The educator:
- acknowledges children’s emotions and experiences and responds sensitively
- creates a supportive environment with predictable routines and clear expectations
- teaches children strategies for managing their emotions.
Evidence indicates that educators can help children manage their emotions. Based on the evidence we found, educators should:
- explicitly teach children techniques for coping with strong feelings
- relate with children in ways that are warm, calm and predictable, while encouraging increasing independence.
Evidence indicates that this approach is especially positive for children from lower-income families.
A small amount of evidence indicates that educators might also:
- Support children to develop their overall resilience. For example, the educator might offer explicit sessions that teach children to develop ‘habits of mind’. These sessions might focus on trying hard, taking appropriate risks and thinking before acting.
Educators can help children to manage their emotions through co-regulation. This is when educators sensitively support children to regulate their emotions and actions. Co-regulation helps children learn, over time, to regulate their emotions and actions independently.
For example, the educator notices the child’s emotional cues when a tower they are building falls over. The educator responds calmly and sensitively. They might say, ‘I can see you’re getting angry about the tower falling. When I feel angry, I have to stop for a moment. Okay, let’s see if we can find a way to build it higher.’ Through experiences like this, educators help children to recognise their emotions and develop strategies for coping with them.

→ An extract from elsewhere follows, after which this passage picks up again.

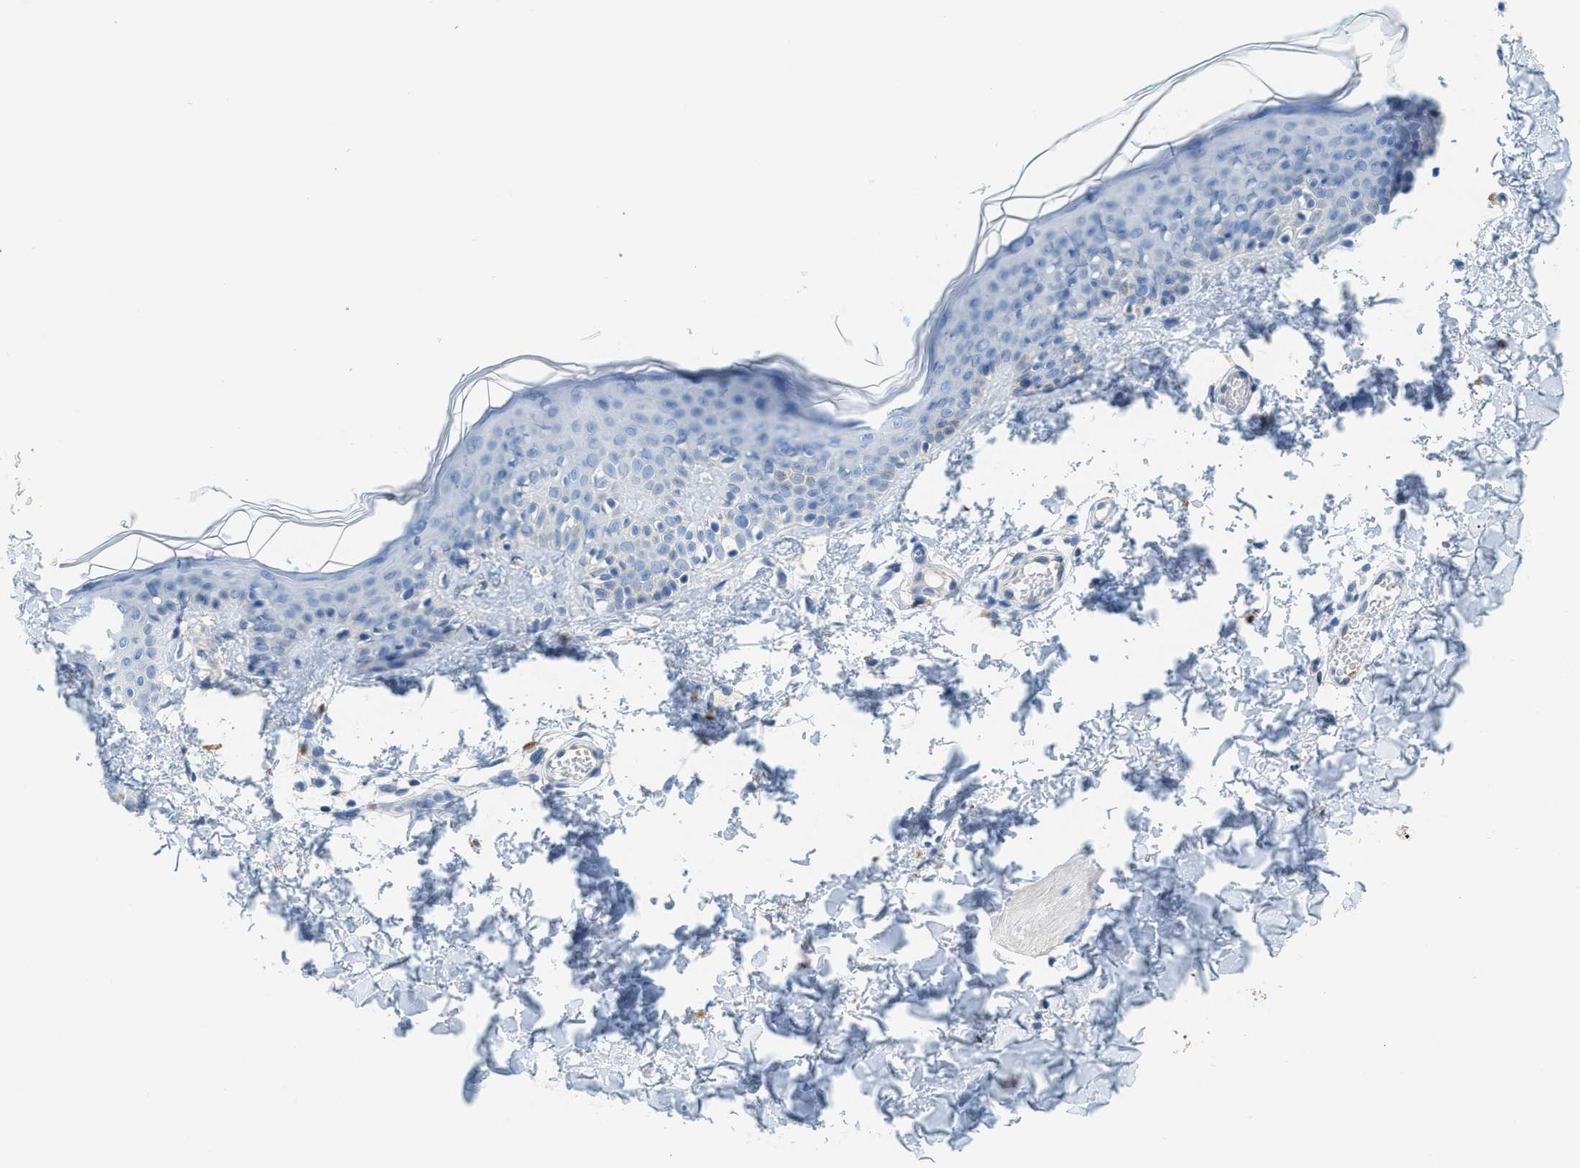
{"staining": {"intensity": "negative", "quantity": "none", "location": "none"}, "tissue": "skin", "cell_type": "Fibroblasts", "image_type": "normal", "snomed": [{"axis": "morphology", "description": "Normal tissue, NOS"}, {"axis": "topography", "description": "Skin"}], "caption": "Immunohistochemistry of normal human skin exhibits no expression in fibroblasts. (Brightfield microscopy of DAB immunohistochemistry (IHC) at high magnification).", "gene": "SERPINB1", "patient": {"sex": "male", "age": 30}}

In effective programmes, educators modelled positive ways of relating to others. They did this through high-quality interactions with children. Educators also explicitly taught strategies to help children manage their emotions and make sense of their feelings.
Practices they used to do this include:
- Teaching children techniques for coping with strong feelings: the educator teaches children to recognise and name their feelings and develop their emotional awareness. They also teach children to use strategies to calm themselves down. To do this, they might use role play, puppets, routines and stories.
- Using mistakes as learning opportunities: responding calmly when children experience frustration or difficulty and helping them reflect on what to try next. For example, when a child becomes frustrated, the educator models calmness and uses encouraging language to support persistence and problem-solving. As a result, children learn that strong feelings like frustration are manageable and can learn from their mistakes.
- Promoting discussion and conversation about strategies: discussing a strategy after teaching it, so children can use them successfully when needed. For example, the educator might say: ‘do you remember when we learnt about “doing turtle”? We stopped, tucked in like a turtle pulling into its shell and then took a deep breath? When do you think that might help you?’
- Naming and labelling: helping children recognise emotions, sensations and strategies by naming them explicitly. For example, the educator might say, ‘You might feel hot, or notice your heart beating quickly, when you are angry.’
Other practices educators use to deliver this approach include:
- Recalling: using language to describe a previous event or experience. For example, a child comes indoors after playing outside and looks very hot and agitated. The educator anticipates they might find it difficult to manage their feelings. The educator reminds them of the time they got their special box of trains and played alone for a time to calm down.